Similar to the original LinkedIn Crawler, this function implements a basic string query search for the Recruiter Pro feature. At the end of the function run, a page will be up with the relevant search results of the search query.

help_search_handler_stuff(self)

This function does some things on the current page in an attempt to appear more human. As of now, the function has a notes feature that will randomly jot down notes on the current page.


utils.py

This file contains a few useful functions for waiting and moving the mouse. This is the human file for this project.

sleep_secs(secs)

This is a simple function that has the browser wait for a specified number of seconds.

sleep_rand(limit=__SLEEP_LIMIT__)

This function has the browser wait for a random amount of time less than the user provided limit. If the user does not provide a limit, the browser waits for a random time less than 5 seconds.

move_strategy1(self)

This is a function within the MouseMove class. This function moves the mouse randomly across the window. It uses autopy to move the mouse across the window visibly to the user.
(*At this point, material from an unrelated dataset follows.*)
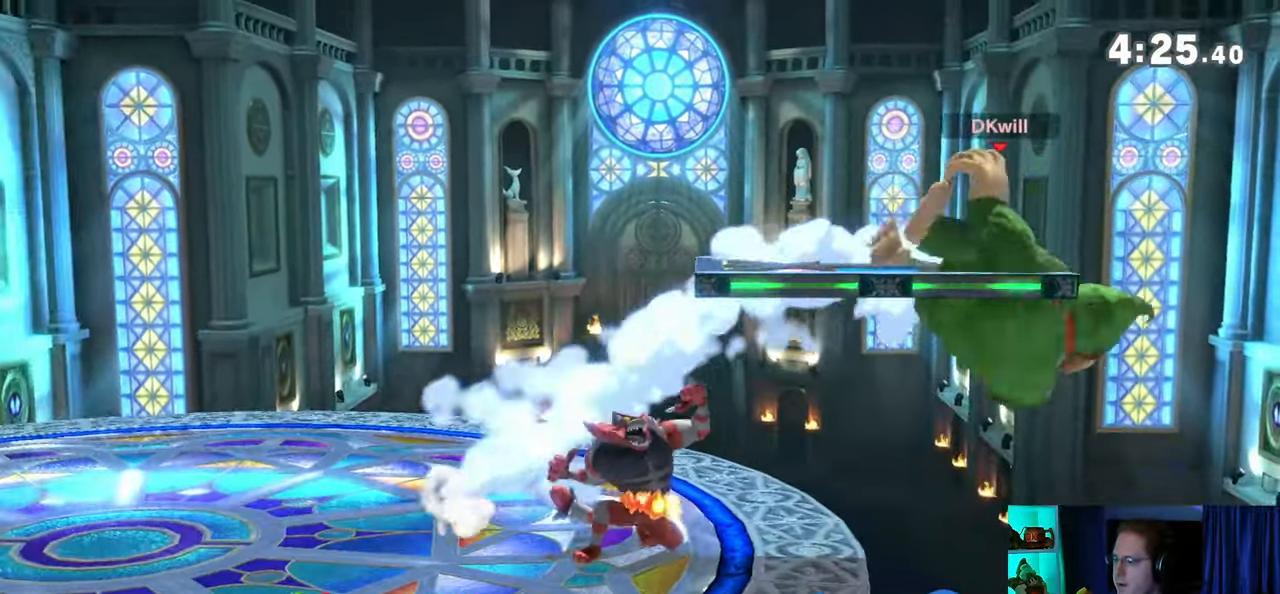
{"buttons": [], "left_stick": "left", "right_stick": "center", "events": [[133, "left_stick", "left"]]}
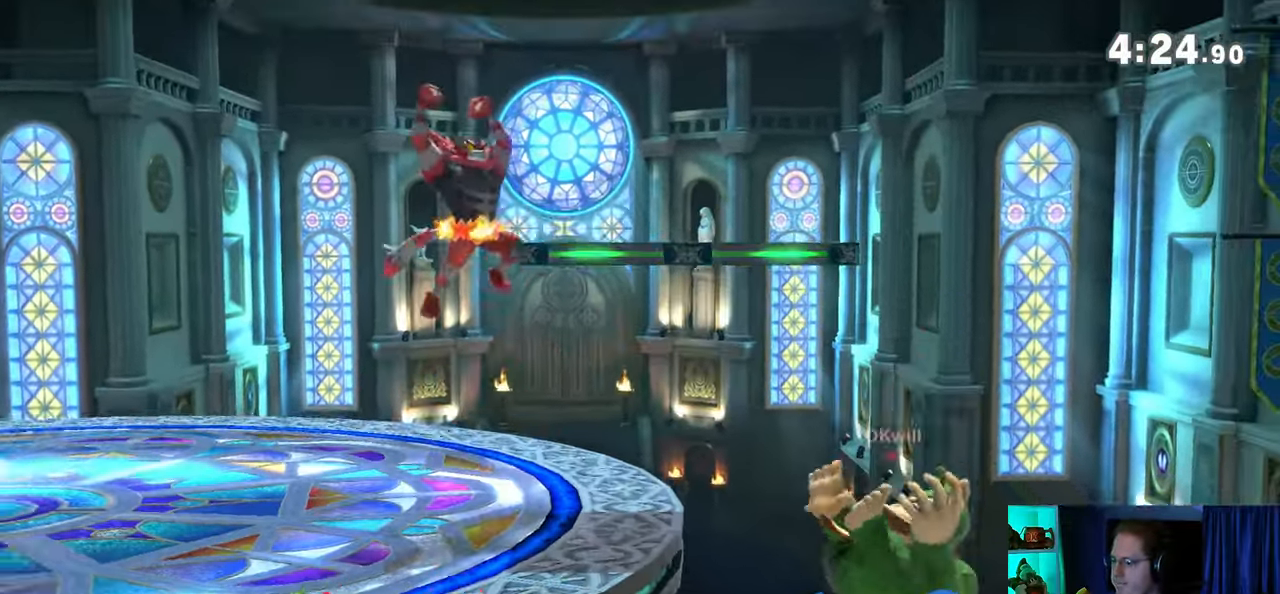
{"buttons": [], "left_stick": "left", "right_stick": "center", "events": [[183, "Y", "down"], [217, "left_stick", "up-left"], [283, "B", "down"], [283, "Y", "up"], [417, "B", "up"], [417, "left_stick", "left"]]}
move_to(self, x=None, y=None)

This function is a function within the MouseMove class. Given an x and y coordinates on the screen, this function will move the mouse to that given point.

move_random(self)

This function chooses a random MouseMove method and executes it.

Constructing Your Query

Using Recruiter to search generic terms such as "CompanyName Founder" does not turn up valuable search results. For optimal performance, it is recommended that you determine through another source the exact person you are looking for. Methods to get such information will be listed below.

Using Crunchbase

Currently, we have SnapShot data for the year 2013. This method works for the companies that existed in that period, but is not useful for any companies not listed in that given file. Ideally, we will be able to get data directly from Crunchbase. If not, one option is to crawl Crunchbase directly.

To what extent are we able to reproduce the network structure in LinkedIn (From Previous)

Example 1: 1st degree contact- You are connected to his profile Albert Nabiullin (485 connections)

Example 2: 2nd degree contact- You are connected to someone who is connected to him Amir Kazempour Esmati (63 connections)

Example 3: 3rd degree contact- You are connected to someone who is connected to someone else who is connected to her. Linda Szabados(500+ connections)

Any profile with a distance greater than three is defined as out your network.

Summary: Individual specific network information are not accessible even for the first degree connections. Therefore, any such plans to construct a network structure based on the connection of every individuals is not feasible.

It seems that the only possible direction would be using the advanced search feature.